START RECORDS SHOWN

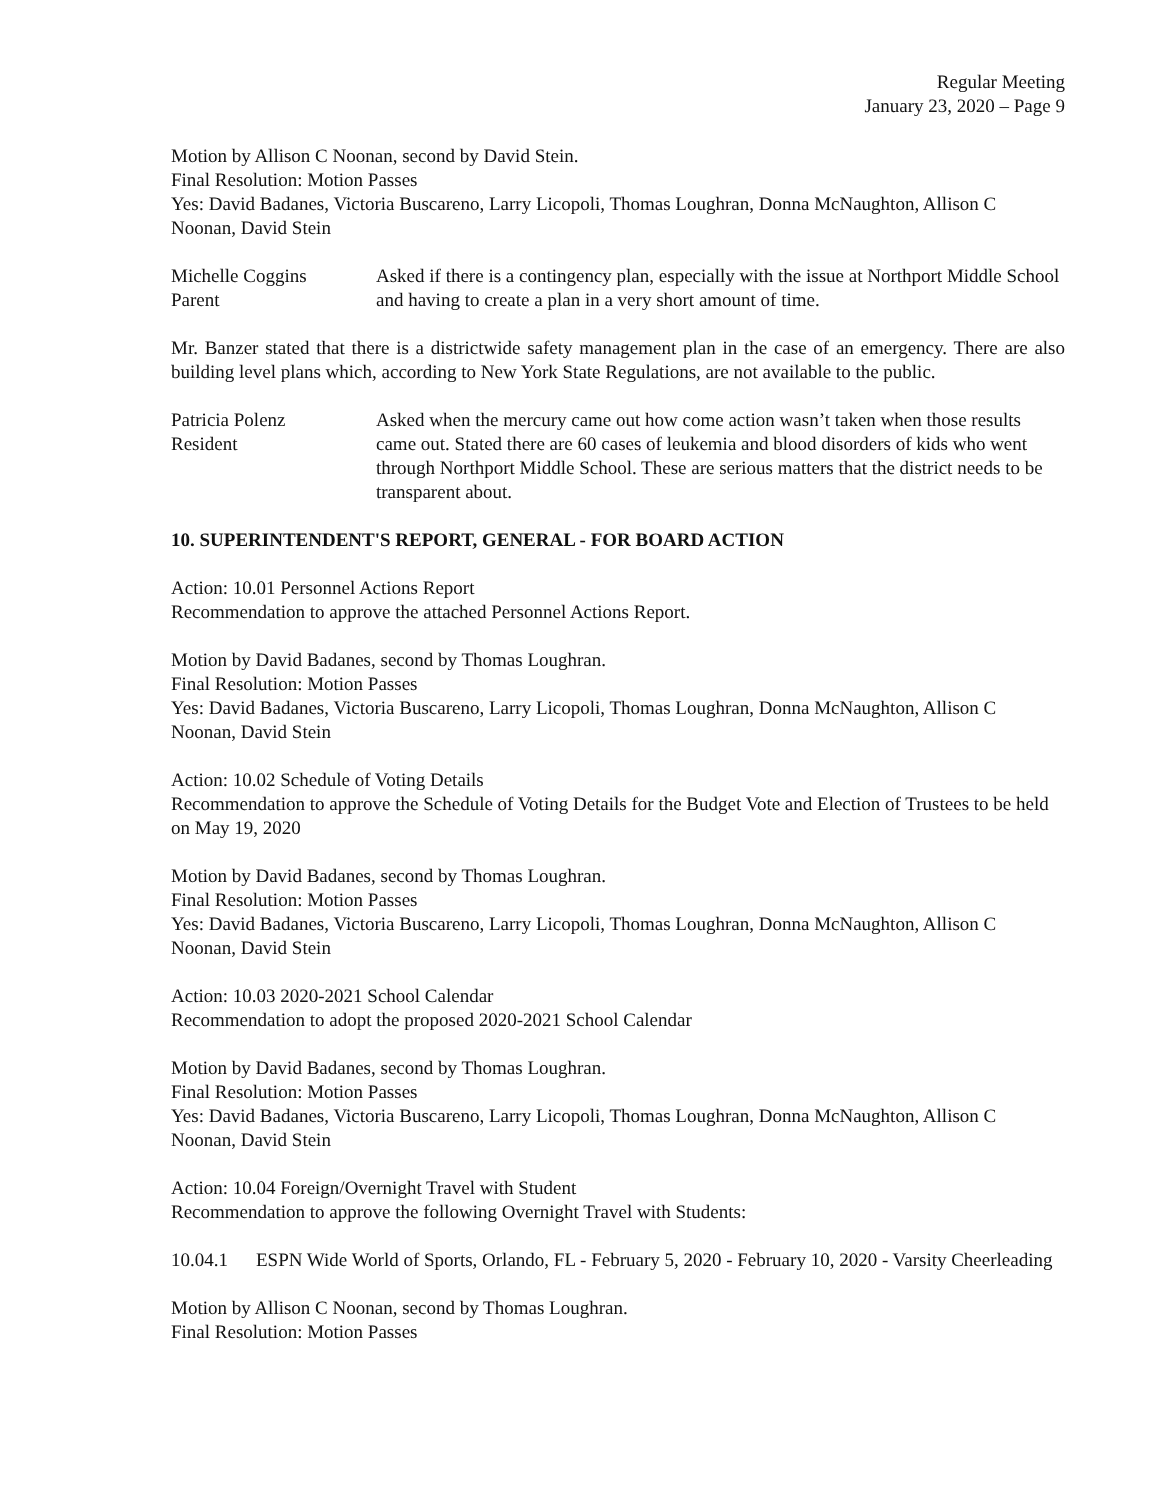Regular Meeting
January 23, 2020 – Page 9
Motion by Allison C Noonan, second by David Stein.
Final Resolution: Motion Passes
Yes: David Badanes, Victoria Buscareno, Larry Licopoli, Thomas Loughran, Donna McNaughton, Allison C Noonan, David Stein
Michelle Coggins
Parent
Asked if there is a contingency plan, especially with the issue at Northport Middle School and having to create a plan in a very short amount of time.
Mr. Banzer stated that there is a districtwide safety management plan in the case of an emergency. There are also building level plans which, according to New York State Regulations, are not available to the public.
Patricia Polenz
Resident
Asked when the mercury came out how come action wasn’t taken when those results came out. Stated there are 60 cases of leukemia and blood disorders of kids who went through Northport Middle School. These are serious matters that the district needs to be transparent about.
10. SUPERINTENDENT'S REPORT, GENERAL - FOR BOARD ACTION
Action: 10.01 Personnel Actions Report
Recommendation to approve the attached Personnel Actions Report.
Motion by David Badanes, second by Thomas Loughran.
Final Resolution: Motion Passes
Yes: David Badanes, Victoria Buscareno, Larry Licopoli, Thomas Loughran, Donna McNaughton, Allison C Noonan, David Stein
Action: 10.02 Schedule of Voting Details
Recommendation to approve the Schedule of Voting Details for the Budget Vote and Election of Trustees to be held on May 19, 2020
Motion by David Badanes, second by Thomas Loughran.
Final Resolution: Motion Passes
Yes: David Badanes, Victoria Buscareno, Larry Licopoli, Thomas Loughran, Donna McNaughton, Allison C Noonan, David Stein
Action: 10.03 2020-2021 School Calendar
Recommendation to adopt the proposed 2020-2021 School Calendar
Motion by David Badanes, second by Thomas Loughran.
Final Resolution: Motion Passes
Yes: David Badanes, Victoria Buscareno, Larry Licopoli, Thomas Loughran, Donna McNaughton, Allison C Noonan, David Stein
Action: 10.04 Foreign/Overnight Travel with Student
Recommendation to approve the following Overnight Travel with Students:
10.04.1 ESPN Wide World of Sports, Orlando, FL - February 5, 2020 - February 10, 2020 - Varsity Cheerleading
Motion by Allison C Noonan, second by Thomas Loughran.
Final Resolution: Motion Passes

END RECORDS SHOWN

• PROBLEM:
From the line containing "10. SUPERINTENDENT'S REPORT, GENERAL" down to the last line of the data above, copy every line exactly; leave out all other lines.

• RESPONSE TO THE EXERCISE:
10. SUPERINTENDENT'S REPORT, GENERAL - FOR BOARD ACTION
Action: 10.01 Personnel Actions Report
Recommendation to approve the attached Personnel Actions Report.
Motion by David Badanes, second by Thomas Loughran.
Final Resolution: Motion Passes
Yes: David Badanes, Victoria Buscareno, Larry Licopoli, Thomas Loughran, Donna McNaughton, Allison C Noonan, David Stein
Action: 10.02 Schedule of Voting Details
Recommendation to approve the Schedule of Voting Details for the Budget Vote and Election of Trustees to be held on May 19, 2020
Motion by David Badanes, second by Thomas Loughran.
Final Resolution: Motion Passes
Yes: David Badanes, Victoria Buscareno, Larry Licopoli, Thomas Loughran, Donna McNaughton, Allison C Noonan, David Stein
Action: 10.03 2020-2021 School Calendar
Recommendation to adopt the proposed 2020-2021 School Calendar
Motion by David Badanes, second by Thomas Loughran.
Final Resolution: Motion Passes
Yes: David Badanes, Victoria Buscareno, Larry Licopoli, Thomas Loughran, Donna McNaughton, Allison C Noonan, David Stein
Action: 10.04 Foreign/Overnight Travel with Student
Recommendation to approve the following Overnight Travel with Students:
10.04.1 ESPN Wide World of Sports, Orlando, FL - February 5, 2020 - February 10, 2020 - Varsity Cheerleading
Motion by Allison C Noonan, second by Thomas Loughran.
Final Resolution: Motion Passes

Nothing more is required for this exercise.